### Supplied passage
— start —
What is a sensible structure for multiple-language project in source control? - version-control

At work we're developing a large-scale application with quite a few front-end, back-end and support components. Typically the front-end is developed in C# and the back-end is developed in Java, although parts of the back-end are also developed in C# and possibly later C++.
The choice of language and platform is not arbitrary; we try to weigh the relative merits of each in development time, tool-chain cost, familiarity with the language by the specific development team etc. What all these components have in common, though, is that they are all required for the complete operation of the product, and that they are being developed concurrently by independent (but highly communicative) teams.
Previously, we have used Team Foundation Server for our .NET code and Subversion for our Java code; because there was clear separation of the teams' responsibilities, this caused little problem beyond the inconvenience of placing binaries (WARs, in this case) generated from one source tree in another, and the high manual overhead of keeping the branches and revisions in sync. With this project, the degree of separation between the teams is intentionally much smaller, and the volume of branching/merging is expected to be considerably higher; as a result we're moving to a unified VCS, more specifically Subversion.
— end —
### Required tasks
1. In the version-control question, which single version control system is the team moving to?
2. From the version-control question, copy word for word the part that opens with the words containing "At work we're" and closes with "possibly later C++.".
3. Pick up the version-control question after its final sentence and write what comes next.

### Stored rows
— start —
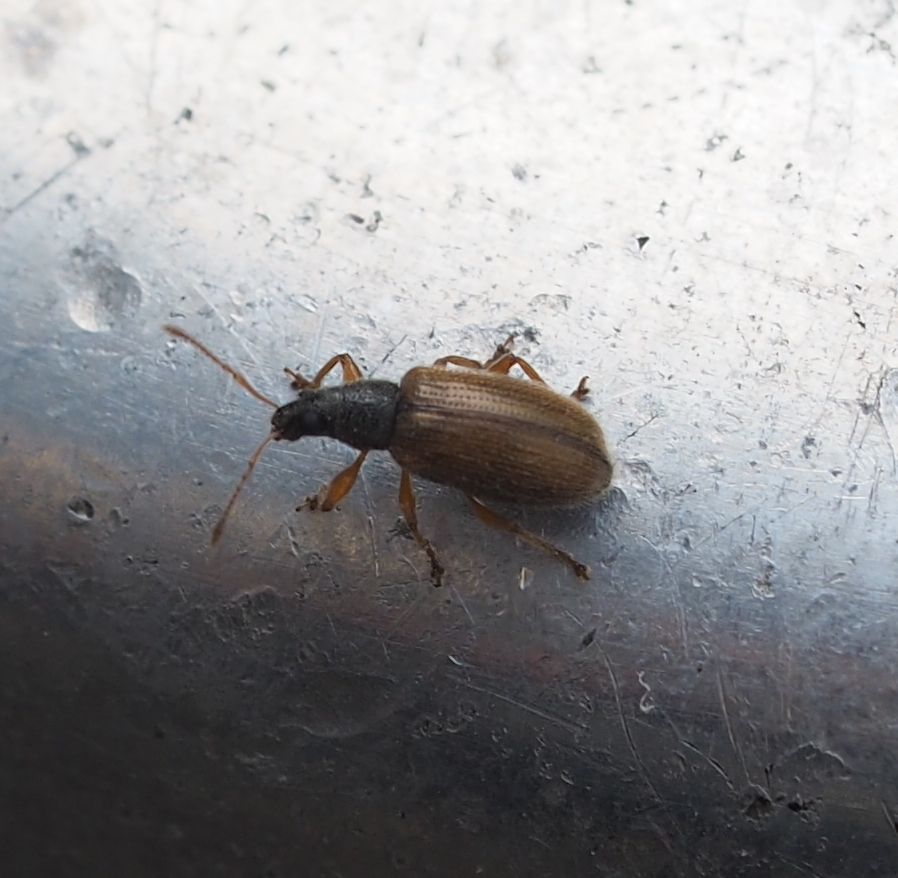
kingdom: Animalia
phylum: Arthropoda
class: Insecta
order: Coleoptera
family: Curculionidae
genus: Phyllobius
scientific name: Phyllobius oblongus
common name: Brown leaf weevil
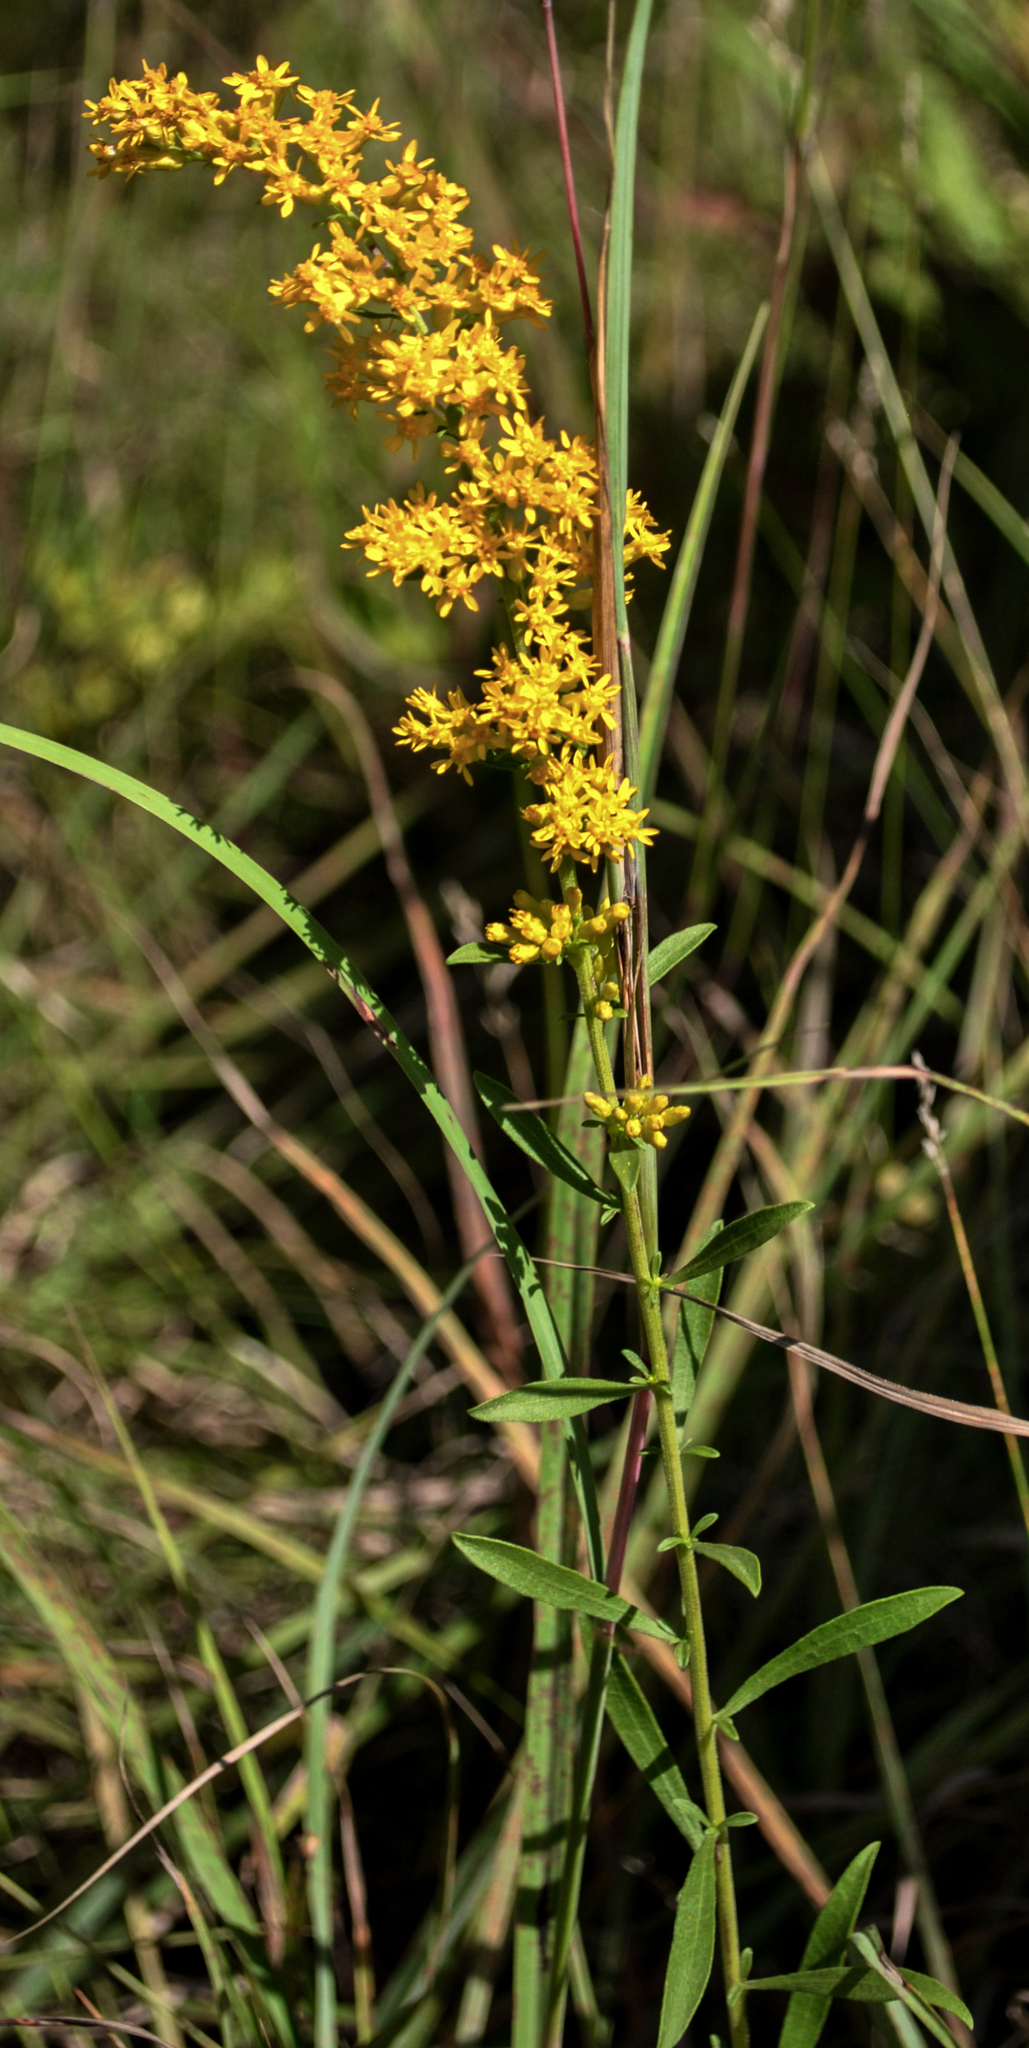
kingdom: Plantae
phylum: Tracheophyta
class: Magnoliopsida
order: Asterales
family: Asteraceae
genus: Solidago
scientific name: Solidago nemoralis
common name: Grey goldenrod
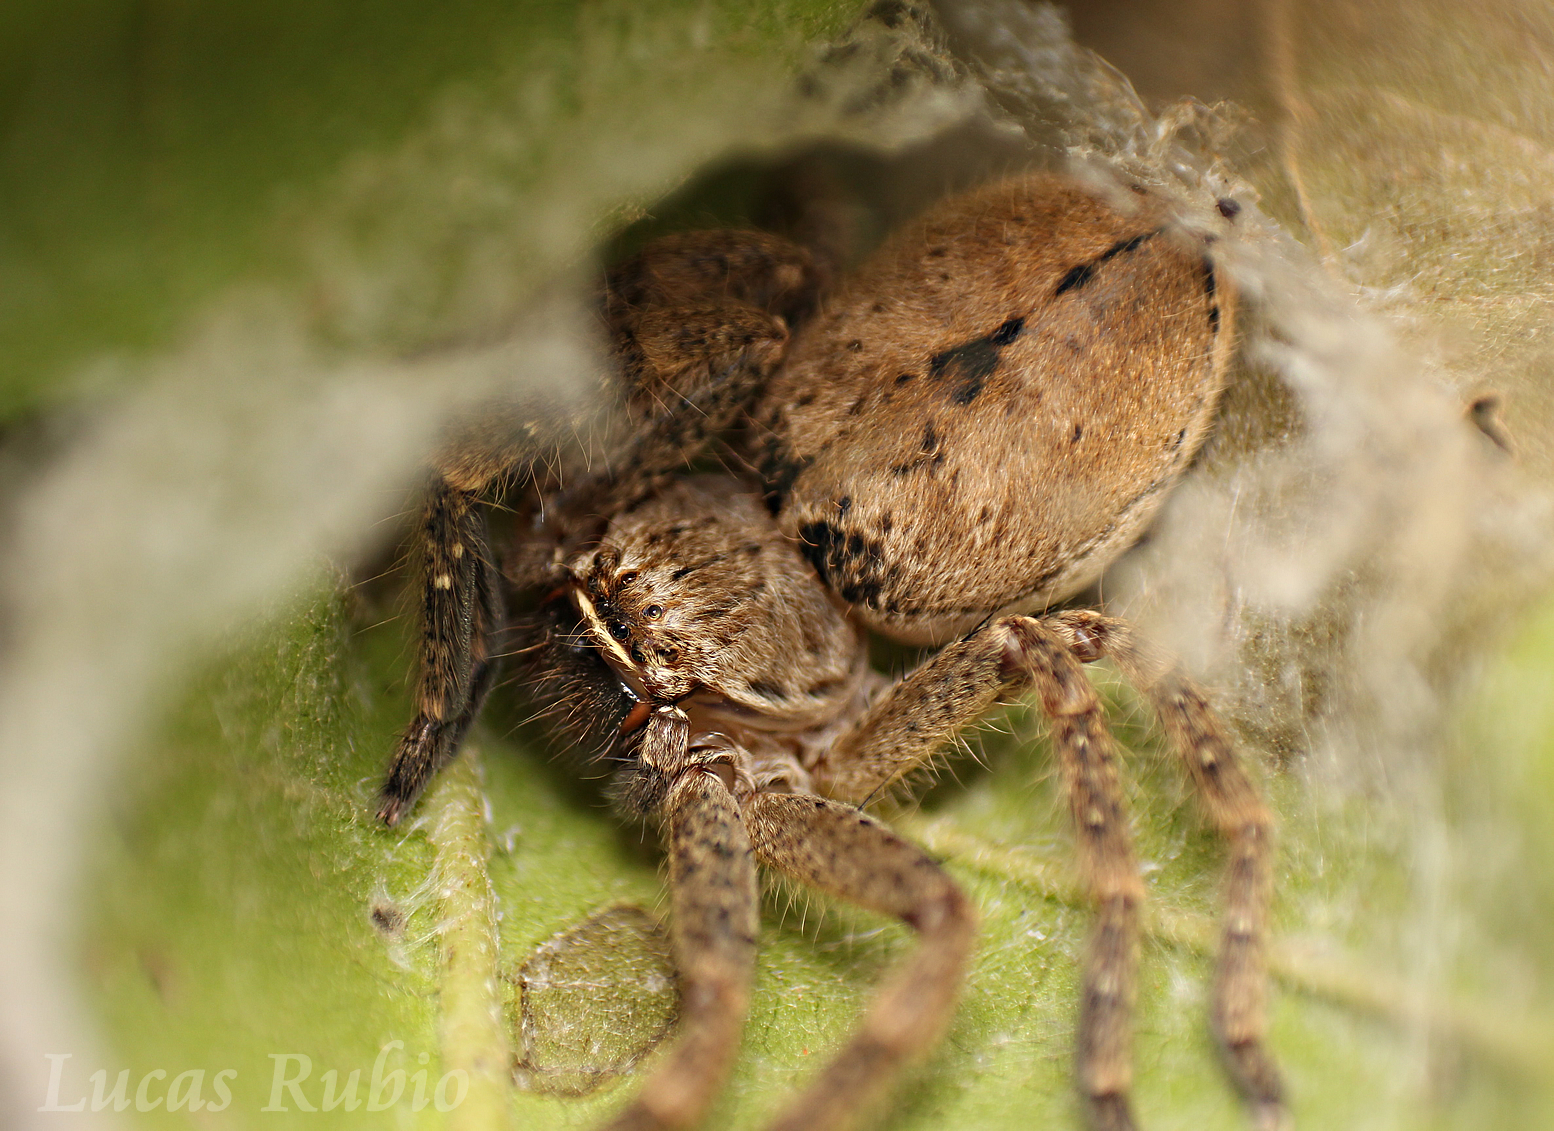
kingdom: Animalia
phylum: Arthropoda
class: Arachnida
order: Araneae
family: Sparassidae
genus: Polybetes
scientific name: Polybetes rapidus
— end —
### Answers to each task
1. Subversion.

2.
At work we're developing a large-scale application with quite a few front-end, back-end and support components. Typically the front-end is developed in C# and the back-end is developed in Java, although parts of the back-end are also developed in C# and possibly later C++.

3.
This brings me to the meat of the question: how does one mix Java and C# code effectively? In practice, we'll have .NET code dependent on a Java codebase; the Java binaries are required to run anything other than unit test code (integration tests already require the binaries, and QA, acceptance testing etc. certainly does as well). What we currently have in mind looks something like:
/trunk
/java
/component1
/component2
/library1
/library2
/net
/assembly1
/assembly2
/...
project.sln
The idea is that the entire source tree is placed under one branch; the .NET code is dependant on the Java code, so we'll add a post-build step to the solution which will (most likely) call the ant script for the Java components. This allows branching of the entire codebase (for .NET developers) or just the Java components (for Java developers).
The problems with this solution are:
What happens when one of the two codebases becomes so large that making copies of it for every branch gets impractical? (our thoughts: split to separate repositories for .NET and Java code and use svn:externals, any input on this would be greatly appreciated).
We use Eclipse for Java development. How do we manage the "shared" workspace (i.e. which projects are required for which components, the dependency graph etc.)? Up until now we've had relatively few Java components, so each developer could just keep all of them in the workspace at the same time. With the increase in Java components and Java developers I don't see how we can keep doing that; any suggestions on how to keep the workspace versioned (a la solution files) while still maintaining sync between the two code-bases?
I would love to hear your input!

1: I've found it best to group things by component, rather than langugage. If one component requires several languages for interface, you still need to develop, test and release them as one. So, splitting a component across several repos is not a good idea.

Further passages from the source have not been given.